| Task prompt |
Exactly and without additions, transcribe the line that contains "- Konfiguracja budowania Travis CI" and every line after it in the data.
++++ Input
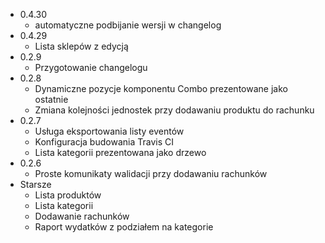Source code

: - 0.4.30
  - automatyczne podbijanie wersji w changelog
- 0.4.29
  - Lista sklepów z edycją
- 0.2.9
  - Przygotowanie changelogu
- 0.2.8
  - Dynamiczne pozycje komponentu Combo prezentowane jako ostatnie
  - Zmiana kolejności jednostek przy dodawaniu produktu do rachunku
- 0.2.7
  - Usługa eksportowania listy eventów
  - Konfiguracja budowania Travis CI
  - Lista kategorii prezentowana jako drzewo
- 0.2.6
  - Proste komunikaty walidacji przy dodawaniu rachunków
- Starsze
  - Lista produktów
  - Lista kategorii
  - Dodawanie rachunków
  - Raport wydatków z podziałem na kategorie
++++++++
| Expected answer |
  - Konfiguracja budowania Travis CI
  - Lista kategorii prezentowana jako drzewo
- 0.2.6
  - Proste komunikaty walidacji przy dodawaniu rachunków
- Starsze
  - Lista produktów
  - Lista kategorii
  - Dodawanie rachunków
  - Raport wydatków z podziałem na kategorie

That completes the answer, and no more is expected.